Content starts

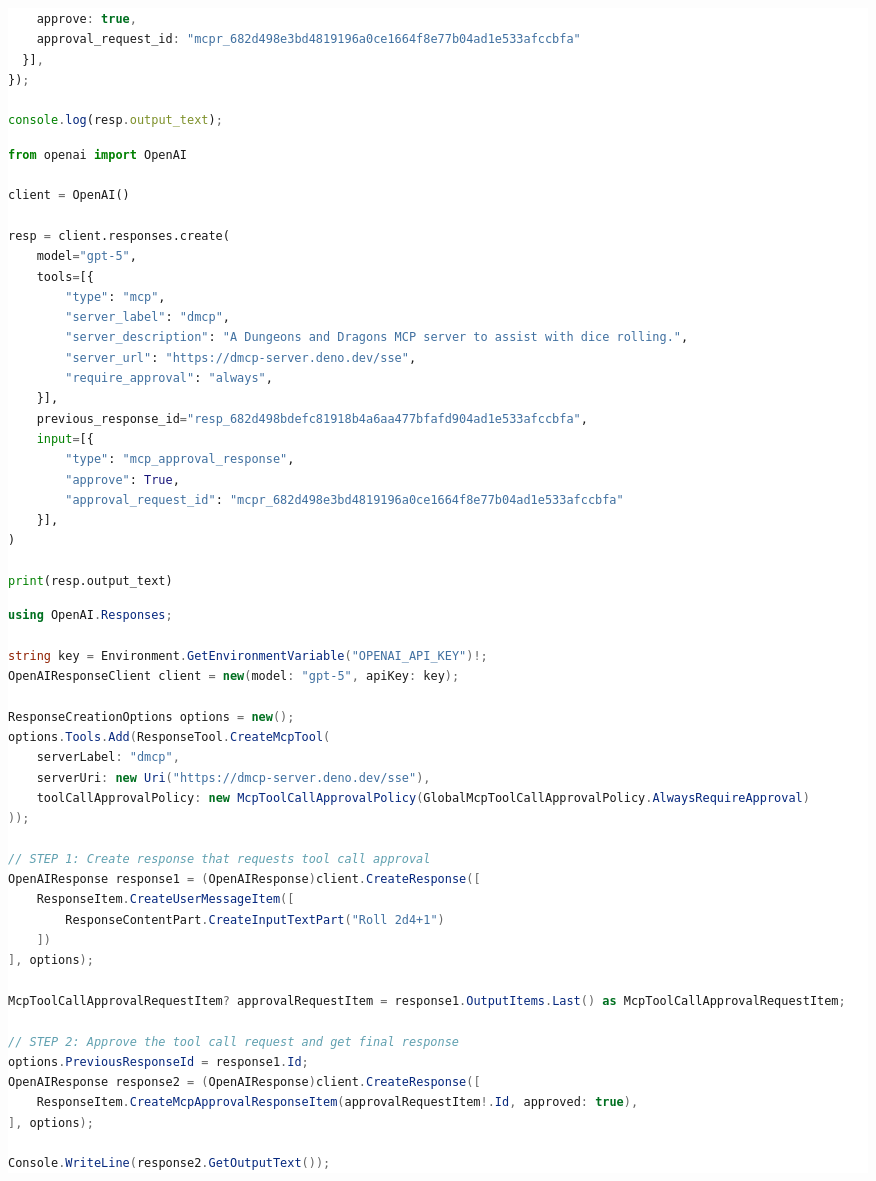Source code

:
 ```javascript
    approve: true,
    approval_request_id: "mcpr_682d498e3bd4819196a0ce1664f8e77b04ad1e533afccbfa"
  }],
});

console.log(resp.output_text);
```

```python
from openai import OpenAI

client = OpenAI()

resp = client.responses.create(
    model="gpt-5",
    tools=[{
        "type": "mcp",
        "server_label": "dmcp",
        "server_description": "A Dungeons and Dragons MCP server to assist with dice rolling.",
        "server_url": "https://dmcp-server.deno.dev/sse",
        "require_approval": "always",
    }],
    previous_response_id="resp_682d498bdefc81918b4a6aa477bfafd904ad1e533afccbfa",
    input=[{
        "type": "mcp_approval_response",
        "approve": True,
        "approval_request_id": "mcpr_682d498e3bd4819196a0ce1664f8e77b04ad1e533afccbfa"
    }],
)

print(resp.output_text)
```

```csharp
using OpenAI.Responses;

string key = Environment.GetEnvironmentVariable("OPENAI_API_KEY")!;
OpenAIResponseClient client = new(model: "gpt-5", apiKey: key);

ResponseCreationOptions options = new();
options.Tools.Add(ResponseTool.CreateMcpTool(
    serverLabel: "dmcp",
    serverUri: new Uri("https://dmcp-server.deno.dev/sse"),
    toolCallApprovalPolicy: new McpToolCallApprovalPolicy(GlobalMcpToolCallApprovalPolicy.AlwaysRequireApproval)
));

// STEP 1: Create response that requests tool call approval
OpenAIResponse response1 = (OpenAIResponse)client.CreateResponse([
    ResponseItem.CreateUserMessageItem([
        ResponseContentPart.CreateInputTextPart("Roll 2d4+1")
    ])
], options);

McpToolCallApprovalRequestItem? approvalRequestItem = response1.OutputItems.Last() as McpToolCallApprovalRequestItem;

// STEP 2: Approve the tool call request and get final response
options.PreviousResponseId = response1.Id;
OpenAIResponse response2 = (OpenAIResponse)client.CreateResponse([
    ResponseItem.CreateMcpApprovalResponseItem(approvalRequestItem!.Id, approved: true),
], options);

Console.WriteLine(response2.GetOutputText());
```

Content ends

**TASK STATEMENT**
Find the word "type" in the entries and show each line where it is found.

**FINISHED TASK**
        "type": "mcp",
        "type": "mcp_approval_response",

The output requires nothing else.